O Globo, n. 32723, 11/03/2023. Opinião, p. 2

Empresas que se beneficiam de trabalho escravo têm de ser punidas



É inaceitável que persistam no Brasil os flagrantes de trabalho análogo à escravidão no campo. O caso de maior repercussão aconteceu em Bento Gonçalves, Rio Grande do Sul. Mais de 200 contratados para colher uvas nas vinícolas Salton, Aurora e Garibaldi foram encontrados em condições degradantes. Oriundos da Bahia, mal alojados em albergues e cumprindo jornadas extenuantes, só foram resgatados depois de alguns escaparem da vigilância e pedirem ajuda à polícia. Reclamaram de ser extorquidos na compra de itens básicos, de não receber o que havia sido prometido, de ser agredidos e torturados com choque elétrico e spray de pimenta. A Polícia Rodoviária Federal prendeu Pedro Augusto de Oliveira Santana, administrador da empresa de terceirização Fênix, solto depois de pagar fiança.

O Ministério Público do Trabalho (MPT), que investiga o caso, informou ontem que as vinícolas aceitaram assinar um Termo de Ajuste de Conduta por meio do qual pagarão R$ 7 milhões de indenização por danos morais, individuais e coletivos — R$ 2 milhões aos trabalhadores e R$ 5 milhões a projetos destinados a reparação. A Federação das Cooperativas Vinícolas do Rio Grande do Sul (Fecovinho) afirmou que o momento é de “transformação”, prometeu um debate e uma “consultoria setorial para toda a cadeia produtiva, para que ela possa estabelecer novas relações contratuais”.

A saída mais fácil teria sido responsabilizar apenas a empresa de mão de obra terceirizada. Mas seria a solução errada. É preciso deixar claro para quem contrata serviço de terceiros que não deve se preocupar apenas com a qualidade, mas também em fiscalizar a forma como é prestado. Por isso fez bem o MPT em impor indenizações às próprias vinícolas, além de manter a investigação sobre a terceirizada.

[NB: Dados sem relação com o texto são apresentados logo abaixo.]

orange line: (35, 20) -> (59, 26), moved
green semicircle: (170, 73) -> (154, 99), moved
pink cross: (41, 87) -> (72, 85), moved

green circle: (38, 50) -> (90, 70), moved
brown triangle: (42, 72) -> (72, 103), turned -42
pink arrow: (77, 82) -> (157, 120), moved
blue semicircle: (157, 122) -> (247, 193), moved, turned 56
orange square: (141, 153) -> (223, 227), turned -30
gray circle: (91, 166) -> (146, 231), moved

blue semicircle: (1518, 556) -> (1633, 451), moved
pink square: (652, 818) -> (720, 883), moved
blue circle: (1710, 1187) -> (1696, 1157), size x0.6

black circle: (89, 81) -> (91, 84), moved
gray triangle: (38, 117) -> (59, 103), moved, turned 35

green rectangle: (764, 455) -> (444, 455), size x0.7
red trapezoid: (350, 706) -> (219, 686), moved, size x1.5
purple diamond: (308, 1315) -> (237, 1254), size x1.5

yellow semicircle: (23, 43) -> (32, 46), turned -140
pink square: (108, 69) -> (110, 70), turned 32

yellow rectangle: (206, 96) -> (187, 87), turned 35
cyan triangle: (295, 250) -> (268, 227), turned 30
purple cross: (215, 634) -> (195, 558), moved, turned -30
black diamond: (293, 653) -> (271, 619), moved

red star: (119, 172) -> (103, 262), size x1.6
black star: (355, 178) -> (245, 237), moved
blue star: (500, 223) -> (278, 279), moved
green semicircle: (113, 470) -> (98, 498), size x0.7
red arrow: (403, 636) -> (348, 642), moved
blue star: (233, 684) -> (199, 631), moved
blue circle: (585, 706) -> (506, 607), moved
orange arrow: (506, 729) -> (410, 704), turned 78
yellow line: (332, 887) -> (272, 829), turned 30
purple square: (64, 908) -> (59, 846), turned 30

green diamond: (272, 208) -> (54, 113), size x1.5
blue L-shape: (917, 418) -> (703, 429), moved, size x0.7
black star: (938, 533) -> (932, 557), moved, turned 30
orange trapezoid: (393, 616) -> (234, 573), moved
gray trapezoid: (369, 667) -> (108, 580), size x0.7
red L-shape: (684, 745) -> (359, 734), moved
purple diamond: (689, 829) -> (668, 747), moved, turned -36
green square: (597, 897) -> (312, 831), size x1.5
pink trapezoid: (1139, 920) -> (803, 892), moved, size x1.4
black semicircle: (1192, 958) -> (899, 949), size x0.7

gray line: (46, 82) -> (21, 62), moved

Elas não são as únicas a depender do trabalho em condições degradantes. No final de janeiro, o MPT resgatou 32 trabalhadores rurais em situação idêntica numa fazenda do interior paulista, fornecedora de cana-de-açúcar à Colombo, dona da marca Caravelas. Em vez da Bahia, haviam sido contratados em Minas. A lista de denúncias também provoca repulsa. Tiveram de arcar com a viagem, eram mal alimentados, o salário pago não foi o combinado, e parte deles ficou alojada num açougue.

O contrato de mão de obra terceirizada facilita a vida de empresas que necessitam de trabalho por períodos específicos e de quem só teria como alternativa o desemprego. O problema não está na terceirização em si, relação de trabalho referendada pelo Supremo. Está na falta de pagamento, na extorsão, na tortura, nas agressões e noutras barbaridades. Ainda que houvesse vínculo empregatício com as vinícolas, seriam crimes da mesma forma.

Empresas que se beneficiem de trabalho escravo de terceirizadas têm de ser consideradas corresponsáveis, investigadas e punidas. Só a punição exemplar, com o dano de imagem provocado no mercado, incentiva a reação preventiva necessária para extinguir esse tipo de barbaridade. Não pode haver atenuante nem tergiversação.

P.S. — A Colombo encaminhou ao GLOBO a seguinte nota sobre o editorial acima: A Colombo Agroindústria S/A repudia o trabalho análogo à escravidão e atuou de forma imediata na apuração dos fatos. A ação envolveu seis trabalhadores. Não havia irregularidade com os demais 26 cuja demissão foi exigida pelo MPT por serem da mesma região. Até o momento, apuramos que a contratação ocorreu em 10/01 e a fiscalização em 26/01. Não houve limite à liberdade de ir e vir. Os salários não estavam atrasados e seriam pagos em 05/02. A empresa prestadora de serviços atendeu às exigências e fez os pagamentos exigidos pelo MPT. É um episódio isolado envolvendo seis empregados de uma empresa especializada em plantio sazonal. Em 80 anos, a Colombo nunca passou por ocorrência como essa com seus mais de 6,5 mil colaboradores diretos e indiretos. A Colombo reforça seu compromisso com a legalidade, a ética e os direitos humanos e é a principal interessada no esclarecimento dos fatos e na melhoria de suas práticas.